Stattests
=========
|colab| |jupyter|
.. |jupyter| raw:: html
.. |colab| raw:: html
The Stattests class comprise simple utilities for two-group statistical hypothesis testing.
Loading data
------------
Throughout this guide we use our demonstration :doc:`simple_shop ` dataset. It has already been converted to :doc:`Eventstream` and assigned to ``stream`` variable. If you want to use your own dataset, upload it following :ref:`this instruction`.
.. code-block:: python
import numpy as np
from retentioneering import datasets
stream = datasets.load_simple_shop()
General usage
-------------
The primary way to use the Stattests is to call :py:meth:`Eventstream.stattests()` method. Beforehand, we need to set the following arguments: ``groups`` and ``func``. The former defines two user groups to be compared, the latter -- a metric of interest to be compared in these two groups.

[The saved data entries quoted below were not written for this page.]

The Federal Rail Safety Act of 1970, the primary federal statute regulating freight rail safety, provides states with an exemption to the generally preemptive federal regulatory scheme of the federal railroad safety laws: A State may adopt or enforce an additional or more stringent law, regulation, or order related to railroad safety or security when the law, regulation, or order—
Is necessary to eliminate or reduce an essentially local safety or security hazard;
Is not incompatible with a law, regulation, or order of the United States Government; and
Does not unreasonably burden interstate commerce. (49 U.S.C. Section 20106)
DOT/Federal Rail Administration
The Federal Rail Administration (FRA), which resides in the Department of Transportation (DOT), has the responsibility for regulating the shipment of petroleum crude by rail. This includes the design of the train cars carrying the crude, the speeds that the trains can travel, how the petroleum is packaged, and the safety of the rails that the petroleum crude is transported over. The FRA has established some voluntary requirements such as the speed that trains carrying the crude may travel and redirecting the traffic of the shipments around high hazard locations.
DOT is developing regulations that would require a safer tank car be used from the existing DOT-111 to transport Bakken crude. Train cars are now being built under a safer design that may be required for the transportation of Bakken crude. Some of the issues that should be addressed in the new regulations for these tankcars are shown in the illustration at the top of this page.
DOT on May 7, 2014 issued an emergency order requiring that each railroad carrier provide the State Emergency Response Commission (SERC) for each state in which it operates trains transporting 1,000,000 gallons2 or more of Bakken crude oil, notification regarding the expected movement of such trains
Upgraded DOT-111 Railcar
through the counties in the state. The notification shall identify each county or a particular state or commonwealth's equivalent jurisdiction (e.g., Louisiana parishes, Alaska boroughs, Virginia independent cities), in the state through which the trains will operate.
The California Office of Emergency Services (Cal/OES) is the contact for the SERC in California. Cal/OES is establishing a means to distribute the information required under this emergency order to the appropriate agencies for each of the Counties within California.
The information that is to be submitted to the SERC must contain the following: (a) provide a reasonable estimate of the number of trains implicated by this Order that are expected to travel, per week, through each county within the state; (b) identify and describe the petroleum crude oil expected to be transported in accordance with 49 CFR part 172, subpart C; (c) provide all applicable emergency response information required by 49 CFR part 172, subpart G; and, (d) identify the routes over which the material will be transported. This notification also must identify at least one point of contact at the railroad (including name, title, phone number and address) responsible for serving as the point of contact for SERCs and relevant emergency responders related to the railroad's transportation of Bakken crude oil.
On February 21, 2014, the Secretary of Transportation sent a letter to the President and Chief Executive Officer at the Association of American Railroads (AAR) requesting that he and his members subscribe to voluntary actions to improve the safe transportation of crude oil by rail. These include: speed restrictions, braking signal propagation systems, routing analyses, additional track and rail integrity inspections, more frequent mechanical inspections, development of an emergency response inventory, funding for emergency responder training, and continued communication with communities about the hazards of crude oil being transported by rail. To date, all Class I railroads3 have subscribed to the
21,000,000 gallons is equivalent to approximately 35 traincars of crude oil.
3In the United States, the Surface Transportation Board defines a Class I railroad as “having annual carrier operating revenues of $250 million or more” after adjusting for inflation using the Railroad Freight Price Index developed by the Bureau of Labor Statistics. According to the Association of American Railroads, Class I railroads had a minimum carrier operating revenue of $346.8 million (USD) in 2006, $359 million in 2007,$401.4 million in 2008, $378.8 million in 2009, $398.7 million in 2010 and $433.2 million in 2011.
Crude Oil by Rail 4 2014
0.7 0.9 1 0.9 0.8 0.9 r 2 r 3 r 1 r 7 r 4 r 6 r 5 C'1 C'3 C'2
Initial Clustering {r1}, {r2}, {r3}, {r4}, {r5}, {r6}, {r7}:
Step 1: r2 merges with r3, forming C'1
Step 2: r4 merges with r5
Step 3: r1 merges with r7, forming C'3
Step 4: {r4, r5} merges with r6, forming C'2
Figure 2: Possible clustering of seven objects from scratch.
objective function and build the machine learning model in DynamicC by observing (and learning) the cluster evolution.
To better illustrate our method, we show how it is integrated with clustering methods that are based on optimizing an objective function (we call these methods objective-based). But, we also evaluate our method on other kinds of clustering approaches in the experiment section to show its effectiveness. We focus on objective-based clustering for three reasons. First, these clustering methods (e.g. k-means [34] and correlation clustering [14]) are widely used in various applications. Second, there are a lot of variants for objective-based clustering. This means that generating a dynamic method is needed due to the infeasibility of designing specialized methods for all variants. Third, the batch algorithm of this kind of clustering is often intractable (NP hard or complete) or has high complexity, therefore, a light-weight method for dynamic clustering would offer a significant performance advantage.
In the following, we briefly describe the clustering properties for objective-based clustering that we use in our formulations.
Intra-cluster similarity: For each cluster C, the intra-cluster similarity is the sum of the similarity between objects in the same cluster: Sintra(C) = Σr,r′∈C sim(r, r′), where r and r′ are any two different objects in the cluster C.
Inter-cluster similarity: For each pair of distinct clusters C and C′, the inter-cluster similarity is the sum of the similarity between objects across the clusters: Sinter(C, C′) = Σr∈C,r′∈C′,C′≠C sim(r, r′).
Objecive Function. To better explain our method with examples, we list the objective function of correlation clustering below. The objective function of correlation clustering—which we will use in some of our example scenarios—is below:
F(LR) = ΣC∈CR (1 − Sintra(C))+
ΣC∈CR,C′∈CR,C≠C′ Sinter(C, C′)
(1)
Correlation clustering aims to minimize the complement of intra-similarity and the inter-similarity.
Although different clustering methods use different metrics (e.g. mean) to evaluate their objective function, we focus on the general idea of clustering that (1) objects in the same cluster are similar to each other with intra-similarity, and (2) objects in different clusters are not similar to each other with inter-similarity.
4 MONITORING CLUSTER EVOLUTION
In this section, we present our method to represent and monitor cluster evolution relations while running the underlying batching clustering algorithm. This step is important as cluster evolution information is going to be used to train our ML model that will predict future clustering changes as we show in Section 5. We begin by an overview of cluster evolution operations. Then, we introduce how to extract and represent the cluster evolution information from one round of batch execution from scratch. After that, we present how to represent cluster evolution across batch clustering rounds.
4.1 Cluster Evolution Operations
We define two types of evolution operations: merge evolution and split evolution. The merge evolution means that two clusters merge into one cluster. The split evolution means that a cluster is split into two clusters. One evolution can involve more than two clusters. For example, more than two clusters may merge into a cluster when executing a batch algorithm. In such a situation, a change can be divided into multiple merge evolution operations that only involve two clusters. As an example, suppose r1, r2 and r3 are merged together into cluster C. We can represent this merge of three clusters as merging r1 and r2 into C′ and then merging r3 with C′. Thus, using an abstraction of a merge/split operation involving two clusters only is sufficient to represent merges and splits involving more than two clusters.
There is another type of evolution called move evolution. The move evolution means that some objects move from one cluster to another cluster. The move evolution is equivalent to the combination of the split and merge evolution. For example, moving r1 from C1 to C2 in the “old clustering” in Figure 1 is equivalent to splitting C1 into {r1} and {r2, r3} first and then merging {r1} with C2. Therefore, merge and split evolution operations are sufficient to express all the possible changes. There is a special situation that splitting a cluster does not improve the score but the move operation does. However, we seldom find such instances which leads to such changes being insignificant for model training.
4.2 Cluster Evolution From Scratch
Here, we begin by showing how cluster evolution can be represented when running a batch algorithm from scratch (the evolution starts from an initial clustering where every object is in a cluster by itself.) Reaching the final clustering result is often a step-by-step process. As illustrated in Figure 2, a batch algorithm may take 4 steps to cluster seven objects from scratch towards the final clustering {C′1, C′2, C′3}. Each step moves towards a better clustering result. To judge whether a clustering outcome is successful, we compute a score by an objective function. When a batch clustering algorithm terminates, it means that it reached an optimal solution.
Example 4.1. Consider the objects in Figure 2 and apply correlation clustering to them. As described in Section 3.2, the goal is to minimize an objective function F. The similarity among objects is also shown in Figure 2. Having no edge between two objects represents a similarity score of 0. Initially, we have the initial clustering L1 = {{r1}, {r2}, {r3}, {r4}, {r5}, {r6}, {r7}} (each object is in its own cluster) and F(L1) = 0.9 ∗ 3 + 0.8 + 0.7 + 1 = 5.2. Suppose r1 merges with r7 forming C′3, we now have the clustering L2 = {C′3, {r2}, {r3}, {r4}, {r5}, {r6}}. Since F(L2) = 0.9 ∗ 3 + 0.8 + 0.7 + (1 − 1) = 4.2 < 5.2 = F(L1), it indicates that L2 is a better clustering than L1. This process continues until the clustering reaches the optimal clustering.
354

For our first example, we will split users 50/50 based on the index:
.. code-block:: python
data = stream.to_dataframe()
users = data['user_id'].unique()
index_separator = int(users.shape[0]/2)
user_groups = users[:index_separator], users[index_separator:]
print(user_groups[0])
print(user_groups[1])
.. parsed-literal::
array([219483890, 964964743, 629881394, ..., 901422808, 523047643,
724268790])
array([315196393, 443659932, 865093748, ..., 965024600, 831491833,
962761227])
Optionally, we can define the names of the groups to be displayed in the method output with the ``group_names`` argument.
Let us say we are interested in the proportion of ``cart`` events in a user's path. So the ``func`` parameter will look like this:
.. code-block:: python
def cart_share(df):
return len(df[df['event'] == 'cart']) / len(df)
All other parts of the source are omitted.